In a nutshell, what are the controversial aspects of the above?

  1. Ground-mounted PV plants are not mentioned per se, but as referred to in art. 6-bis, lett. b) of Legislative Decree no. 28/2011. This provision, in turn, does not concern new installations, but only specific works to be performed on existing plants, such as those allowing the substitution of panels, technology and other components with an amendment of the layout, provided that certain specific heights requirements of the modules are met introducing a simplified procedure (DILA).
  2. Such classification seems quite ambiguous as we think that the Government’s intention was to define the type of ground-mounted PV plants that could be installed if they meet certain agricultural requirements (such as the height of the panels from the soil). However, as currently written, the last draft appears to be extremely unclear as it is not enough certain whether the Government wanted the new provision to apply ONLY to limited works for repowering/revamping OR, as it would appear more likely, to any new ground-mounted PV plant, even if an apparently wrong definition was reported.
  3. What are the projects, whose authorisation procedure is currently ongoing as of the date of the publication of the Agricultural Law Decree, allowed to complete the authorisation process by applying the old provisions without being affected by the new legislation? Legally, it is relevant to assess when an authorisation procedure could be deemed as ongoing, and this usually applies only to specific cases where the authorisation application has been filed and the authorisation procedure has started. However this, at prima facie, seems to be different from what the Minister of the Environment has anticipated through the official press release whereby he made reference to projects for which the interconnection request has been duly requested to the relevant TSO.

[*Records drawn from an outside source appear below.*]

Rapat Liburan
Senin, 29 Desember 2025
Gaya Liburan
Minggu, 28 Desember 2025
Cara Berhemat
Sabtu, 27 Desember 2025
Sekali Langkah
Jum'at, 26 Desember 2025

What are the answers we may expect from the official draft or from the Government to give more clarity to the current scenario?

  1. It should state if the definition of ground-mounted PV plants to be realised on suitable areas actually refers to those meeting agricultural requirements and to what extent (meeting innovative agricultural technology and guidelines or not). The reference to art. 6-bis, lett. b) of Legislative Decree no. 28/2011 could be indeed deleted, if the intention of the Government is to apply the provision to all ground-mounted PV projects, or could be made more explicit, if, on the other hand, the purpose is actually to limit the scope of the provision only to revamping/repowering works on existing, ground-mounted PV plants. 
  2. It should confirm what the Government intends to do to preserve projects which are already under development but have not yet reached an advanced status (meaning that the authorisation application has not been submitted to the relevant competent authority).

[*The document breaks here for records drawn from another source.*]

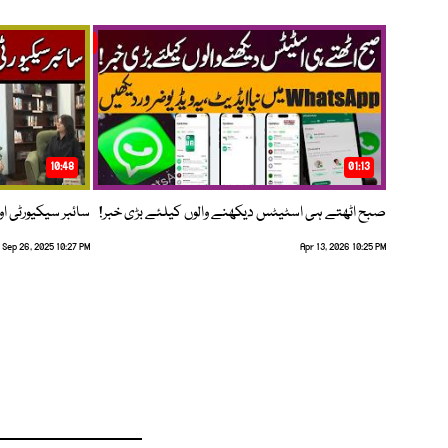
10:48
01:13
صبح اٹھتے ہی اسٹیٹس دیکھنے والوں کیلئے بڑی خبر!
سائبر سیکیورٹی اور
Sep 26, 2025 10:27 PM
Apr 13, 2026 10:25 PM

In light of the above, taking not consideration that such scenario could be considered a “Change in Law” affecting the possibility and or timing to duly fulfill development obligations related to the achievement of RtB projects, we strongly suggest to “wait and see” the official version of the Agricultural Law Decree, pending any legal opinion and/or decision on the ongoing contractual arrangements between developers and investors.

In certain circumstances, whether the relevant time for payment (for instance in respect to certain milestones) has elapsed, it could be advisable to alert the counterpart in order to take a common view on the contractual relationship and the potential consequences that could arise accordingly.

Please also note that a Law Decree enters into force the day after its publication on the Official Journal, but must be converted into law by Parliament within 60 days from its publication. It is therefore not only possible, but also likely that during the parliamentary debate the text will undergo additional changes and modifications.